中には質の悪い者も居て、彼らはたびたび庶民の証である深緑色の制服の者たちを、無作為に選んではからかうのだ。
その場に初めて遭遇したリリーは、スッと蒼色の瞳を微笑みに歪めた。
「このこを見て笑っているの?」
螺旋階段から降ってきた声に、何者かと取り囲む生徒たちは仰ぎ見る。
彼らは、黒色の制服の生徒、見た目に畏怖を与える者達の先頭に立つ少女に、あっと、出た声を気まずく飲み込んだ。
「どの辺が面白いのかしら?」
からかわれていた生徒と、それを笑っていた女子生徒の間に、微笑むリリーが進み出る。
深緑色の制服を上から下まで観察する。その様子を見た女子生徒は、リリーが自分と同じ様に、庶民に嫌悪を示したと思った。
「ステイ公女様も思いませんか? なぜこの様なもの達が、我々と同じ学院に通う事が出来るのかと」
「そうですよ。そもそも、貴族と同じ様に学べると思うことがおかしいのだ」
無学無知、更に生まれた血筋を笑う。取り囲む者たちを見回したリリーは、皆と同じ様に笑い出すと貴族の生徒を指差した。
「ふふ、フフフフフッ、あはははは! 面白いわね、貴方たちのお顔!」
「!?」
指を差された者は、何の事かと徐々に笑いが失せていく。漸く自分たちがリリーに笑われていると知って困惑し始めた。
「鏡をご覧になったこと、ありますの? 貴方たちのお顔の方が、私は面白いわ。フフッ」
「何を言うんですか!」
「ふふ、集団で一人を取り囲み、人を虐めて笑う顔。…なんて醜くて面白いのかしら。…不細工ね」
「!!」
非の打ち所がない。美しいリリーに顔貌を貶されて、言い返せない者は怒りと恥ずかしさに顔を赤らめていく。それを見たリリーは、更にフフフッと吹き出した。

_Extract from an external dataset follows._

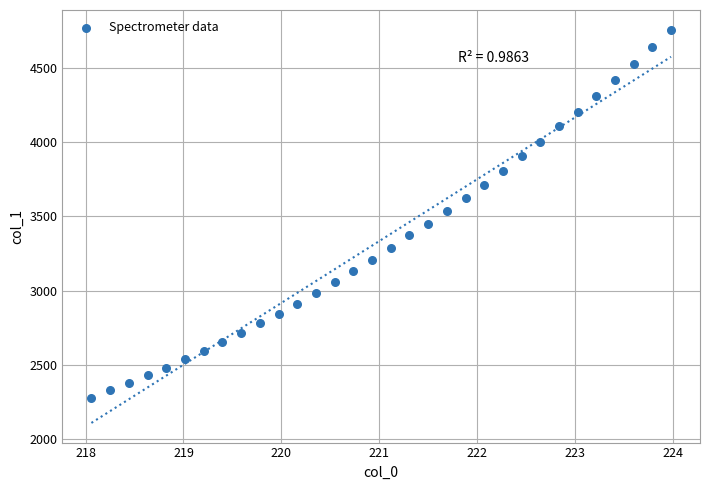

What is the range of X values (max minus min)?

5.9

「ああその顔、容姿を私に貶されて、今度は自分が被害者って顔なのかしら? でもね皆さま、よく考えてみて。複数で一人を取り囲み笑う。卑怯で哀れな加害者は、一体誰なのか」
自分は王族の親戚だと言い返そうとしても、それが通用しない右側という大きな権力。更に背後に無言で控える黒制服の者たちに、誰一人反論出来る者は出ない。

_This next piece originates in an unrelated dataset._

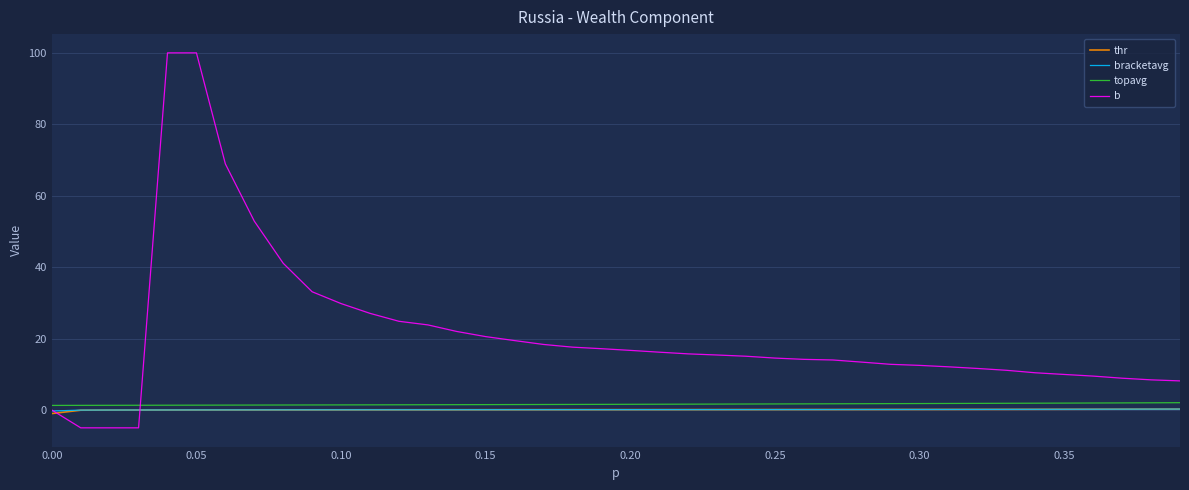

True or false: topavg and b cross at least once.

True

先頭で悪口を言っていた女子生徒に近づくと、リリーは顔を覗き込んで美しく笑った。
「良かったわね、加害者になれて。うらやましいわ」
蒼白になった女子生徒はその場から後退る。逃げる様に紺色の制服が離れて居なくなると、残された深緑色の生徒を、リリーはくるりと振り返った。
背の高い生徒だが、それを丸めて俯いている。
「あなたにも原因があるのだわ。下を向いて笑われたのならば、もっと背筋を伸ばして、前を向いて歩いてみなさい」
「!」
ポンと背中を軽く叩かれた。それに金色の瞳は見開かれる。
「そうすれば、私と朝の挨拶が出来るのよ。下を向いていては、気づかないでしょ?」
覗き込んで来た大きな蒼い瞳。「しっかりね!」と、にっこり笑った美しい顔に赤面するが、今度は俯かず、黒制服に囲まれて歩き去ったリリーの背をじっと見つめていた。